The problem of child labour in Uganda is particularly concerning in the agricultural sector where many very young children are engaged in child labour. In recent years the issue of child labour in supply chains has come to the forefront of the public debate. Acknowledging that voluntary guidelines and frameworks had little or no impact, several states have adopted mandatory due diligence legislation and many multinationals and companies have begun to introduce corporate sustainability due diligence into their business models to address child labour in supply chains. 

The adoption of the European Union Corporate Sustainability Due Diligence Directive has spurred efforts to ensure compliance with mandatory human rights due diligence in Uganda, particularly along the coffee supply chain. For many businesses however, child labour continues to be a salient human rights risk, in part because of approaches exclusively focusing on monitoring children in workplaces, rather than on tackling the root causes of the problem. 

The main drivers of child labour include absence or weak labour rights, poverty and social vulnerability, low levels of productivity, barriers to free and quality education. These issues are further exacerbated by climate change impacts, inadequate or absence of social protection, limited decent work opportunities and limited labour protection. 

On this World Day Against Child Labour, a unique multi-stakeholder partnership to prevent and eliminate child labour in Uganda’s coffee supply chain was officially launched. The joint Ending Child Labour in Supply Chains (CLEAR Supply Chains) program is implemented by consortium led by the International Labour Organization, the United Nations Children’s Fund (UNICEF), the Food and Agricultural Organization (FAO), the International Trade Centre (ITC), co-funded by the European Union and has the active involvement of some major global coffee buyers. 
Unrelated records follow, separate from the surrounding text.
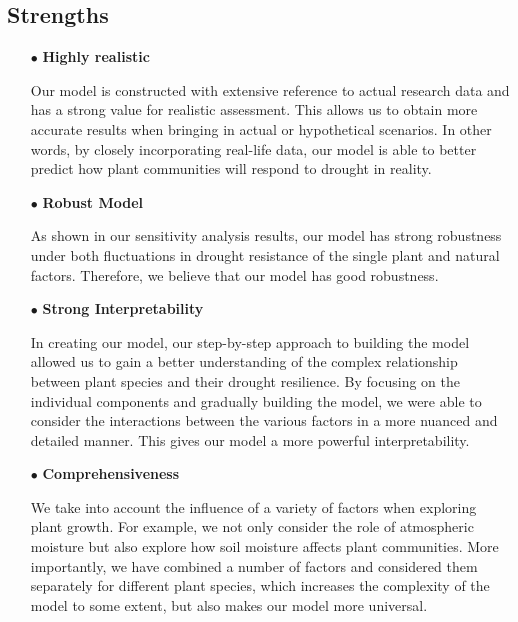 \documentclass[12pt]{article}  %
\begin{document}
\vspace{-0.5cm}
\subsection{Strengths}

\begin{itemize}
\item[$\bullet$] \textbf{Highly realistic }

Our model is constructed with extensive reference to actual research data and has a strong value for realistic assessment. This allows us to obtain more accurate results when bringing in actual or hypothetical scenarios. In other words, by closely incorporating real-life data, our model is able to better predict how plant communities will respond to drought in reality.

\item[$\bullet$] \textbf{Robust Model }

As shown in our sensitivity analysis results, our model has strong robustness under both fluctuations in drought resistance of the single plant and natural factors. Therefore, we believe that our model has good robustness.

\item[$\bullet$] \textbf{Strong Interpretability }

In creating our model, our step-by-step approach to building the model allowed us to gain a better understanding of the complex relationship between plant species and their drought resilience. By focusing on the individual components and gradually building the model, we were able to consider the interactions between the various factors in a more nuanced and detailed manner. This gives our model a more powerful interpretability.

\item[$\bullet$] \textbf{Comprehensiveness }

We take into account the influence of a variety of factors when exploring plant growth. For example, we not only consider the role of atmospheric moisture but also explore how soil moisture affects plant communities. More importantly, we have combined a number of factors and considered them separately for different plant species, which increases the complexity of the model to some extent, but also makes our model more universal.


\end{itemize}
\end{document}
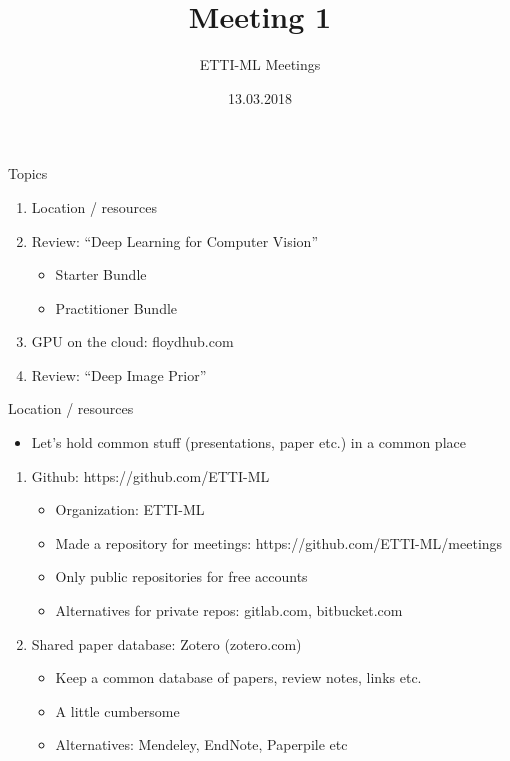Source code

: \documentclass[ignorenonframetext,]{beamer}
\title{Meeting 1}
\subtitle{ETTI-ML Meetings}
\date{13.03.2018}
\providecommand{\tightlist}{%
  \setlength{\itemsep}{0pt}\setlength{\parskip}{0pt}}
\begin{document}
\frame{\titlepage}

\begin{frame}{Topics}

\begin{enumerate}
\def\labelenumi{\arabic{enumi}.}
\item
  Location / resources
\item
  Review: ``Deep Learning for Computer Vision''

  \begin{itemize}
  \tightlist
  \item
    Starter Bundle
  \item
    Practitioner Bundle
  \end{itemize}
\item
  GPU on the cloud: floydhub.com
\item
  Review: ``Deep Image Prior''
\end{enumerate}

\end{frame}

\begin{frame}{Location / resources}

\begin{itemize}
\tightlist
\item
  Let's hold common stuff (presentations, paper etc.) in a common place
\end{itemize}

\begin{enumerate}
\def\labelenumi{\arabic{enumi}.}
\tightlist
\item
  Github: https://github.com/ETTI-ML

  \begin{itemize}
  \tightlist
  \item
    Organization: ETTI-ML
  \item
    Made a repository for meetings: https://github.com/ETTI-ML/meetings
  \item
    Only public repositories for free accounts
  \item
    Alternatives for private repos: gitlab.com, bitbucket.com
  \end{itemize}
\item
  Shared paper database: Zotero (zotero.com)

  \begin{itemize}
  \tightlist
  \item
    Keep a common database of papers, review notes, links etc.
  \item
    A little cumbersome
  \item
    Alternatives: Mendeley, EndNote, Paperpile etc
  \end{itemize}
\end{enumerate}

\end{frame}
\end{document}
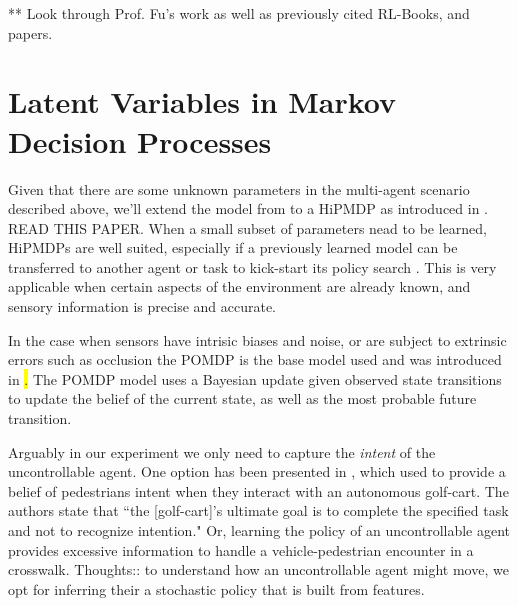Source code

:     ** Look through Prof. Fu's work as well as previously cited RL-Books, and papers.

\section{Latent Variables in Markov Decision Processes}\label{sec:literature_hipmdp}


    Given that there are some unknown parameters in the multi-agent scenario described above, we'll extend the model
    from  to a \ac{HiPMDP} as introduced in \colorbox{yellow}{\cite{doshi2016hidden}}. READ THIS PAPER.  When a
    small subset of parameters nead to be learned, \ac{HiPMDP}s are well suited, especially if a previously learned
    model can be transferred to another agent or task to kick-start its policy search
    \colorbox{yellow}{\cite{killian2017robust}}. This is very applicable when certain aspects of the environment are
    already known, and sensory information is precise and accurate.

    In the case when sensors have intrisic biases and noise, or are subject to extrinsic errors such as occlusion the
    \ac{POMDP} is the base model used and was introduced in \colorbox{yellow}{\cite{kaelbling1998planning}.} The
    \ac{POMDP} model uses a Bayesian update given observed state transitions to update the belief of the current state,
    as well as the most probable future transition.

    Arguably in our experiment we only need to capture the \textit{intent} of the uncontrollable agent. One option has
    been presented in \cite{bandyopadhyay2013intention}, which used  to provide a belief of pedestrians
    intent when they interact with an autonomous golf-cart.  The authors state that ``the [golf-cart]'s ultimate goal is
    to complete the specified task and not to recognize intention." Or, learning the policy of an uncontrollable agent
    provides excessive information to handle a vehicle-pedestrian encounter in a crosswalk.  Thoughts:: to understand
    how an uncontrollable agent might move, we opt for inferring their a stochastic policy that is built from features.

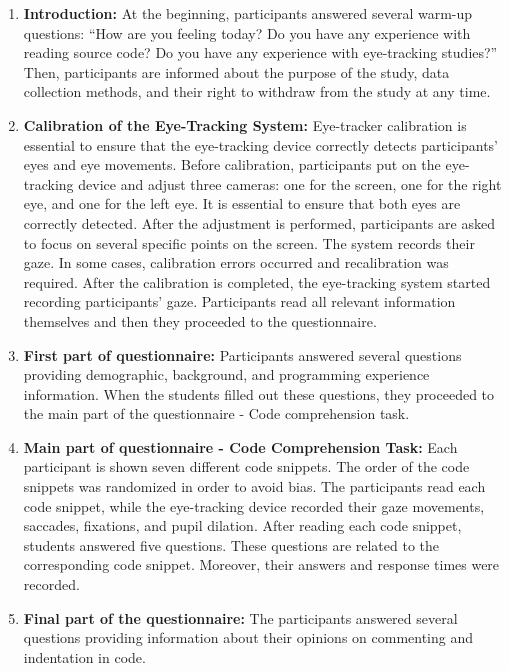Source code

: \begin{enumerate}
    \item \textbf{Introduction:} At the beginning, participants answered several warm-up questions: “How are you feeling today? Do you have any experience with reading source code? Do you have any experience with eye-tracking studies?”  Then, participants are informed about the purpose of the study, data collection methods, and their right to withdraw from the study at any time.

    \item \textbf{Calibration of the Eye-Tracking System:} 
    Eye-tracker calibration is essential to ensure that the eye-tracking device correctly detects participants’ eyes and eye movements. Before calibration, participants put on the eye-tracking device and adjust three cameras: one for the screen, one for the right eye, and one for the left eye. It is essential to ensure that both eyes are correctly detected. After the adjustment is performed, participants are asked to focus on several specific points on the screen. The system records their gaze. In some cases, calibration errors occurred and recalibration was required. After the calibration is completed, the eye-tracking system started recording participants’ gaze. Participants read all relevant information themselves and then they proceeded to the questionnaire.
    
    \item \textbf{First part of questionnaire:}  
    Participants answered several questions providing demographic, background, and programming experience information. When the students filled out these questions, they proceeded to the main part of the questionnaire - Code comprehension task.

    \item \textbf{Main part of questionnaire - Code Comprehension Task:}  Each participant is shown seven different code snippets. The order of the code snippets was randomized in order to avoid bias. The participants read each code snippet, while the eye-tracking device recorded their gaze movements, saccades, fixations, and pupil dilation. After reading each code snippet, students answered five questions. These questions are related to the corresponding code snippet. Moreover, their answers and response times were recorded.

    \item \textbf{Final part of the questionnaire:} 
    The participants answered several questions providing information about their opinions on commenting and indentation in code.


\end{enumerate}
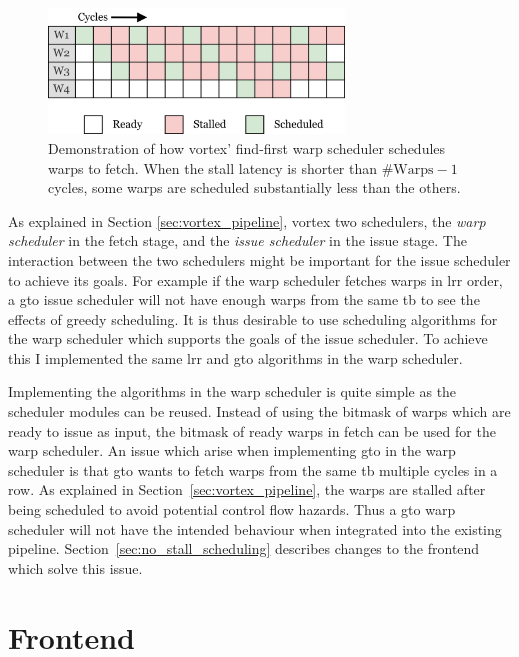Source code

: \begin{figure}
    \centering
    \includegraphics[width=0.7\textwidth]{figures/find-first-scheduling.png}
    \caption[Demonstration of \Gls{vortex}' find-first warp scheduler.]{Demonstration of how \Gls{vortex}' find-first warp scheduler schedules warps to fetch. When the stall latency is shorter than $\text{\#Warps} - 1$ cycles, some warps are scheduled substantially less than the others.}
    \label{fig:find_first_scheduling}
\end{figure}

As explained in Section \ref{sec:vortex_pipeline}, \Gls{vortex} two schedulers, the \textit{warp scheduler} in the fetch stage, and the \textit{issue scheduler} in the issue stage. The interaction between the two schedulers might be important for the issue scheduler to achieve its goals. For example if the warp scheduler fetches warps in \acrshort{lrr} order, a \acrshort{gto} issue scheduler will not have enough warps from the same \acrshort{tb} to see the effects of greedy scheduling. It is thus desirable to use scheduling algorithms for the warp scheduler which supports the goals of the issue scheduler. To achieve this I implemented the same \acrshort{lrr} and \acrshort{gto} algorithms in the warp scheduler.

Implementing the algorithms in the warp scheduler is quite simple as the scheduler modules can be reused. Instead of using the bitmask of warps which are ready to issue as input, the bitmask of ready warps in fetch can be used for the warp scheduler. An issue which arise when implementing \acrshort{gto} in the warp scheduler is that \acrshort{gto} wants to fetch warps from the same \acrshort{tb} multiple cycles in a row. As explained in Section~\ref{sec:vortex_pipeline}, the warps are stalled after being scheduled to avoid potential control flow hazards. Thus a \acrshort{gto} warp scheduler will not have the intended behaviour when integrated into the existing pipeline. Section~\ref{sec:no_stall_scheduling} describes changes to the frontend which solve this issue.

\section{Frontend}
The program focuses on the development and implementation of an integrated and area-based model that addresses the socio-economic causes of child labour. The piloting of the model will engage policymakers, coffee supply chain operators and communities affected by child labour in Kalungu, Masaka and Manafwa district.  
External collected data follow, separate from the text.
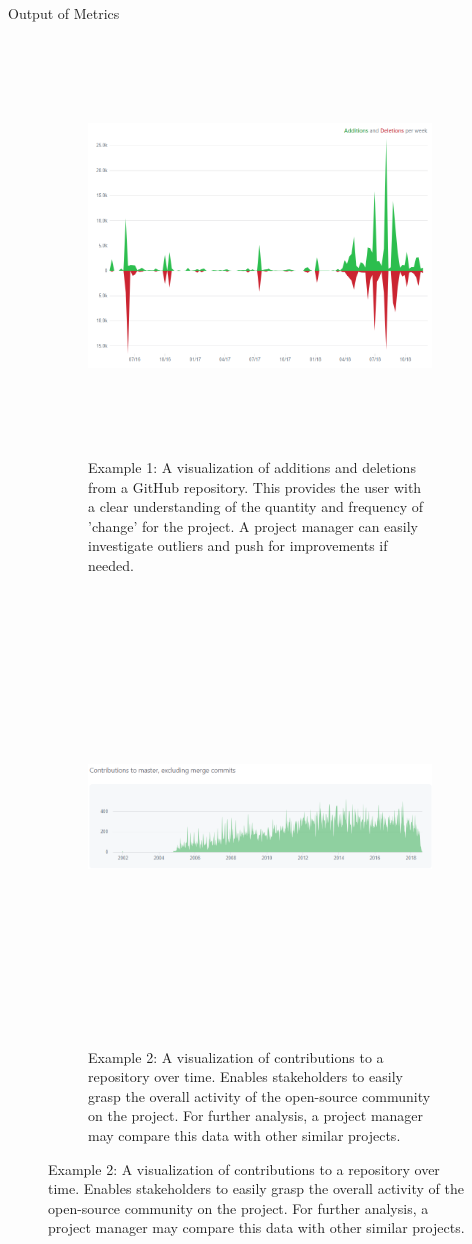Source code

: \documentclass[22pt]{beamer}
\begin{document}
\begin{frame}[fragile]
\begin{textblock}{7.25}
\begin{block}{Output of Metrics}
\begin{figure}
  \begin{subfigure}{0.40\textwidth}
    \includegraphics[height=11cm]{AddDeleteVisual1.png}
        \caption*{Example 1: A visualization of additions and deletions from a GitHub repository. This provides the user with a clear understanding of the quantity and frequency of 'change' for the project. A project manager can easily investigate outliers and push for improvements if needed. }
  \end{subfigure}
  \begin{subfigure}{0.40\textwidth}
    \includegraphics[height=12cm, width = 18cm]{Contributions.png}
        \caption*{Example 2: A visualization of contributions to a repository over time. Enables stakeholders to easily grasp the overall activity of the open-source community on the project. For further analysis, a project manager may compare this data with other similar projects. }
    \end{subfigure}
 \end{figure}


\end{block}
\end{textblock}
\end{frame}
\end{document}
By joining efforts among several United Nations (UN) agencies, national and local stakeholders, and the private sector, the CLEAR Supply Chains program will be able to support vulnerable communities and children with an array of services, including reintegration and retention of children in school, skills development for youth, diversification of livelihood, adoption of climate-resilient production practices, and increased due diligence and promotion of labour rights in the coffee supply chain.   

This joint program will complement other ongoing ILO programs in Uganda, including the “Strengthening capacity of Governments to address Child Labour, Forced Labour and human trafficking in sub–Saharan Africa (CAPSA)” and the “Accelerating Action to address child Labour in supply chains in Africa (ACCEL)” project whose aim is to improve the enforcement of policies at national and subnational level, enhance coordination and improve access to assistance services by the survivors of child labour, forced labour and human trafficking, and the prevention and elimination of child labour in the tea and coffee supply chain.

While the number of children whose health, safety and future development are put at risk by child labour has gone up in Uganda and worldwide, the experience of the last 25 years has shown that attaining a world free from child labour is possible.